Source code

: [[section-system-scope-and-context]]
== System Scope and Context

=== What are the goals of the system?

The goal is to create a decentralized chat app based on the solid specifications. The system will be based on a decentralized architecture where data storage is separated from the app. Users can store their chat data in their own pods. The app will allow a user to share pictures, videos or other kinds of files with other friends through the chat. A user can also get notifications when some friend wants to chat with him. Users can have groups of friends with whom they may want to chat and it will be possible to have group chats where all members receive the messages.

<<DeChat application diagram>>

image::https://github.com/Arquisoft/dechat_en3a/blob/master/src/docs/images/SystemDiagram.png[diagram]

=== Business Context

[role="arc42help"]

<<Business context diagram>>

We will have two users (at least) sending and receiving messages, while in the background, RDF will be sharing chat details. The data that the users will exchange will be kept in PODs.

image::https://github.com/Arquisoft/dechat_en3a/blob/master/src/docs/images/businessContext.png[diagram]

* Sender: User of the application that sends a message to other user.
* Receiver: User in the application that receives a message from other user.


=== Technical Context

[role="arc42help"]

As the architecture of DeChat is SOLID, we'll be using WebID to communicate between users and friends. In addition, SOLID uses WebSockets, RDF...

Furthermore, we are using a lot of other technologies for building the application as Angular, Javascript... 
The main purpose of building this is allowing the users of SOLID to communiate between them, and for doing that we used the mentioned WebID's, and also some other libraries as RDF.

§

**Task prompt:**
Show every line above in which the word "application" occurs.

**Answer below:**
<<DeChat application diagram>>
* Sender: User of the application that sends a message to other user.
* Receiver: User in the application that receives a message from other user.
Furthermore, we are using a lot of other technologies for building the application as Angular, Javascript... 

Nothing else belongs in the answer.